▶ What is being asked:
Present all of the items below as a numbered list, omitting any blank lines.

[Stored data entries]
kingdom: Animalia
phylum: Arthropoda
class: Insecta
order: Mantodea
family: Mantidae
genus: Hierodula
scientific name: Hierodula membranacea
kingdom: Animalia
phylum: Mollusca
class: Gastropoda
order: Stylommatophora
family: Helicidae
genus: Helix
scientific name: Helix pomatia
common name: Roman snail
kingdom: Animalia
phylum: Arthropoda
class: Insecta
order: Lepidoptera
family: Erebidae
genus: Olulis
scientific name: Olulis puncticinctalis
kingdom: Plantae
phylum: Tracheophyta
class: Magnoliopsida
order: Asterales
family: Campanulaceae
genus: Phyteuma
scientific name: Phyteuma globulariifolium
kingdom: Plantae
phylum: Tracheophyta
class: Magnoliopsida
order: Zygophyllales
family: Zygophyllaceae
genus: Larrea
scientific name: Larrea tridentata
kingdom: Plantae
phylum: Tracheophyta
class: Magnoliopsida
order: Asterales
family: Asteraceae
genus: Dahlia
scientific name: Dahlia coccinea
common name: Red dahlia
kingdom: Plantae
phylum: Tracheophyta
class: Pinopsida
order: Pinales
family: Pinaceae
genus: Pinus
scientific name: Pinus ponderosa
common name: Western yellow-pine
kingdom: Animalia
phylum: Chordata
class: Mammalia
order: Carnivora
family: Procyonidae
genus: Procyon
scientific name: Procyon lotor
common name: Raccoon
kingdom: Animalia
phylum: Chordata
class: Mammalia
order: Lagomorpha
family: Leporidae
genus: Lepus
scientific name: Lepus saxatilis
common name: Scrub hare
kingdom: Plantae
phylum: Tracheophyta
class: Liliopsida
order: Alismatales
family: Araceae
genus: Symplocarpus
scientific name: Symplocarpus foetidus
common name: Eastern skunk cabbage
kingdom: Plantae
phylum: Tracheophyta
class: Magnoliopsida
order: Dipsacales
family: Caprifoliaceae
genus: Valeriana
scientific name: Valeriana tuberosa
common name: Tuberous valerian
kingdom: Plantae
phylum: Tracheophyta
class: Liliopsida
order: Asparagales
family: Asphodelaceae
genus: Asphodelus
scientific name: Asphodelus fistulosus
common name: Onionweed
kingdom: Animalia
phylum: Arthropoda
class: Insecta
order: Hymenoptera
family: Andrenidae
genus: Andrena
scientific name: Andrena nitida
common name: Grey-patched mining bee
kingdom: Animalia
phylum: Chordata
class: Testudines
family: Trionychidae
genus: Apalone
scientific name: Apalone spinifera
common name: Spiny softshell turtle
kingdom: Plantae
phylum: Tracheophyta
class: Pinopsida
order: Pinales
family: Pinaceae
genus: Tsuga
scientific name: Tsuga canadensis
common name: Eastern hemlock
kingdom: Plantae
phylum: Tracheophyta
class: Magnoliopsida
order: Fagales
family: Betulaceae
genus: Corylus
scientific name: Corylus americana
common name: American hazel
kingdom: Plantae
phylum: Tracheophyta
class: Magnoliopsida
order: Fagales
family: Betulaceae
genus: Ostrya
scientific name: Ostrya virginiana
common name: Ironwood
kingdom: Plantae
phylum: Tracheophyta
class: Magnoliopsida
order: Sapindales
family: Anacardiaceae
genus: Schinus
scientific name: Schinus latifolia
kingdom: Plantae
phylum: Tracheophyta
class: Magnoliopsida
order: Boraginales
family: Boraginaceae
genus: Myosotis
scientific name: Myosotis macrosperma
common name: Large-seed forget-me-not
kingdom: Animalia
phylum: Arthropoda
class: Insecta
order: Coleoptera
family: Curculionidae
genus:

▶ Solved problem:
1. kingdom: Animalia
2. phylum: Arthropoda
3. class: Insecta
4. order: Mantodea
5. family: Mantidae
6. genus: Hierodula
7. scientific name: Hierodula membranacea
8. kingdom: Animalia
9. phylum: Mollusca
10. class: Gastropoda
11. order: Stylommatophora
12. family: Helicidae
13. genus: Helix
14. scientific name: Helix pomatia
15. common name: Roman snail
16. kingdom: Animalia
17. phylum: Arthropoda
18. class: Insecta
19. order: Lepidoptera
20. family: Erebidae
21. genus: Olulis
22. scientific name: Olulis puncticinctalis
23. kingdom: Plantae
24. phylum: Tracheophyta
25. class: Magnoliopsida
26. order: Asterales
27. family: Campanulaceae
28. genus: Phyteuma
29. scientific name: Phyteuma globulariifolium
30. kingdom: Plantae
31. phylum: Tracheophyta
32. class: Magnoliopsida
33. order: Zygophyllales
34. family: Zygophyllaceae
35. genus: Larrea
36. scientific name: Larrea tridentata
37. kingdom: Plantae
38. phylum: Tracheophyta
39. class: Magnoliopsida
40. order: Asterales
41. family: Asteraceae
42. genus: Dahlia
43. scientific name: Dahlia coccinea
44. common name: Red dahlia
45. kingdom: Plantae
46. phylum: Tracheophyta
47. class: Pinopsida
48. order: Pinales
49. family: Pinaceae
50. genus: Pinus
51. scientific name: Pinus ponderosa
52. common name: Western yellow-pine
53. kingdom: Animalia
54. phylum: Chordata
55. class: Mammalia
56. order: Carnivora
57. family: Procyonidae
58. genus: Procyon
59. scientific name: Procyon lotor
60. common name: Raccoon
61. kingdom: Animalia
62. phylum: Chordata
63. class: Mammalia
64. order: Lagomorpha
65. family: Leporidae
66. genus: Lepus
67. scientific name: Lepus saxatilis
68. common name: Scrub hare
69. kingdom: Plantae
70. phylum: Tracheophyta
71. class: Liliopsida
72. order: Alismatales
73. family: Araceae
74. genus: Symplocarpus
75. scientific name: Symplocarpus foetidus
76. common name: Eastern skunk cabbage
77. kingdom: Plantae
78. phylum: Tracheophyta
79. class: Magnoliopsida
80. order: Dipsacales
81. family: Caprifoliaceae
82. genus: Valeriana
83. scientific name: Valeriana tuberosa
84. common name: Tuberous valerian
85. kingdom: Plantae
86. phylum: Tracheophyta
87. class: Liliopsida
88. order: Asparagales
89. family: Asphodelaceae
90. genus: Asphodelus
91. scientific name: Asphodelus fistulosus
92. common name: Onionweed
93. kingdom: Animalia
94. phylum: Arthropoda
95. class: Insecta
96. order: Hymenoptera
97. family: Andrenidae
98. genus: Andrena
99. scientific name: Andrena nitida
100. common name: Grey-patched mining bee
101. kingdom: Animalia
102. phylum: Chordata
103. class: Testudines
104. family: Trionychidae
105. genus: Apalone
106. scientific name: Apalone spinifera
107. common name: Spiny softshell turtle
108. kingdom: Plantae
109. phylum: Tracheophyta
110. class: Pinopsida
111. order: Pinales
112. family: Pinaceae
113. genus: Tsuga
114. scientific name: Tsuga canadensis
115. common name: Eastern hemlock
116. kingdom: Plantae
117. phylum: Tracheophyta
118. class: Magnoliopsida
119. order: Fagales
120. family: Betulaceae
121. genus: Corylus
122. scientific name: Corylus americana
123. common name: American hazel
124. kingdom: Plantae
125. phylum: Tracheophyta
126. class: Magnoliopsida
127. order: Fagales
128. family: Betulaceae
129. genus: Ostrya
130. scientific name: Ostrya virginiana
131. common name: Ironwood
132. kingdom: Plantae
133. phylum: Tracheophyta
134. class: Magnoliopsida
135. order: Sapindales
136. family: Anacardiaceae
137. genus: Schinus
138. scientific name: Schinus latifolia
139. kingdom: Plantae
140. phylum: Tracheophyta
141. class: Magnoliopsida
142. order: Boraginales
143. family: Boraginaceae
144. genus: Myosotis
145. scientific name: Myosotis macrosperma
146. common name: Large-seed forget-me-not
147. kingdom: Animalia
148. phylum: Arthropoda
149. class: Insecta
150. order: Coleoptera
151. family: Curculionidae
152. genus:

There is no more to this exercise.